SPHINCS+ is one of the selected post-quantum digital signature schemes of NIST’s postquantum standardization process. The scheme is a hash-based signature and is considered one of the most secure and robust proposals. The proposal includes a fast (but large) variant and a small (but costly) variant for each security level. The main problem that might hinder its adoption is its large signature size. Although SPHINCS+ supports a trade-off between signature size and the computational cost of signing, further reducing the signature size (below the small variants) results in a prohibitively high computational cost for the signer.
This paper presents several novel methods for further compressing the signature size while requiring negligible added computational costs for the signer and further reducing verification time. Moreover, our approach enables a much more efficient trade-off curve between signature size and the computational costs of the signer. In many parameter settings, we achieve small signatures and faster running times simultaneously. For example, for 128-bit security, the small signature variant of SPHINCS+ is 7856 bytes long, while our variant is only 6304 bytes long: a compression of approximately 20% while still reducing the signer’s running time.
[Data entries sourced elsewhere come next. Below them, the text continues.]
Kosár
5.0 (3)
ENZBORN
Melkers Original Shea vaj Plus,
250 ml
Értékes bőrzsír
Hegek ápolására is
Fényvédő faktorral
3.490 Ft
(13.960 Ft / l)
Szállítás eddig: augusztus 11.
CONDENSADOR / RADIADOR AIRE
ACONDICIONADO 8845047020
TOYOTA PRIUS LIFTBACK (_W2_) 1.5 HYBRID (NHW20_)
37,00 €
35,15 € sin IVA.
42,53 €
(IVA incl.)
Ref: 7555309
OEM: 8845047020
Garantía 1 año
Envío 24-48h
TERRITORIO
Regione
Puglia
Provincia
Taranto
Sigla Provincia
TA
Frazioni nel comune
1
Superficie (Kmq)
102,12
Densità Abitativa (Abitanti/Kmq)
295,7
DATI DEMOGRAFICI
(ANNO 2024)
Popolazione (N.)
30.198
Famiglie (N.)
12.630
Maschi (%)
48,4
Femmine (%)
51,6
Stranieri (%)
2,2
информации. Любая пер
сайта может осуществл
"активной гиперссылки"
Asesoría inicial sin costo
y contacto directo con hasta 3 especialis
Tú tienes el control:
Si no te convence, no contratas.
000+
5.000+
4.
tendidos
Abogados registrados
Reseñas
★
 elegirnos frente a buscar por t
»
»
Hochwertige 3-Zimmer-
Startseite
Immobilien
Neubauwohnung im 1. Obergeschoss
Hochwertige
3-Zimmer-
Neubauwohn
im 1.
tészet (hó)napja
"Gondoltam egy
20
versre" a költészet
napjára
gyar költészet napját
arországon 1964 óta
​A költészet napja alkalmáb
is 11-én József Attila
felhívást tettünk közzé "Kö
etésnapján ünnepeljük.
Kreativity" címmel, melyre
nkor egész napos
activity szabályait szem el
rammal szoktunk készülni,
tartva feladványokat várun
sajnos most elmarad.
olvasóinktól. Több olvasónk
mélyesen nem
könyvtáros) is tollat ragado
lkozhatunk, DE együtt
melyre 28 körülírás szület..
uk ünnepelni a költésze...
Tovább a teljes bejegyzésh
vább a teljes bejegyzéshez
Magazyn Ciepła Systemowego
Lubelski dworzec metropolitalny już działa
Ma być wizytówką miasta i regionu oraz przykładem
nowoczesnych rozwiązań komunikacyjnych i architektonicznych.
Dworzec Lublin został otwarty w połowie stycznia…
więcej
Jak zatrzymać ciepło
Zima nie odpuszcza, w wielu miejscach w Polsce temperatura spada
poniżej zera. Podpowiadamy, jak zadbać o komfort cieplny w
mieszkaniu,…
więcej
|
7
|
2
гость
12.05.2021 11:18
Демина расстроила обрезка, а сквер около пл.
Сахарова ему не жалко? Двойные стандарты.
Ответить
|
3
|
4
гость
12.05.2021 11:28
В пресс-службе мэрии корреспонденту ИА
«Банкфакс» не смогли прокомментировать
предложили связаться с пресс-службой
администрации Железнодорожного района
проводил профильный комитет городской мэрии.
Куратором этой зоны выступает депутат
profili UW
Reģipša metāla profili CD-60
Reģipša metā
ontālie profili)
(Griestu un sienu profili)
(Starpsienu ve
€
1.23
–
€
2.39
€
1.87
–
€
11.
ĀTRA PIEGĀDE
However, other trade-offs that focus, e.g., on verification speed, are possible.
The main insight behind our scheme is that there are predefined specific subsets of messages for which the WOTS+ and FORS signatures (that SPHINCS+ uses) can be compressed, and generation can be made faster while maintaining the same security guarantees. Although most messages will not come from these subsets, we can search for suitable hashed values to sign. We sign a hash of the message concatenated with a counter that was chosen such that the hashed value is in the subset. The resulting signature is both smaller and faster to sign and verify.
Our schemes are simple to describe and implement. We provide an implementation, a theoretical analysis of speed and security, as well as benchmark results.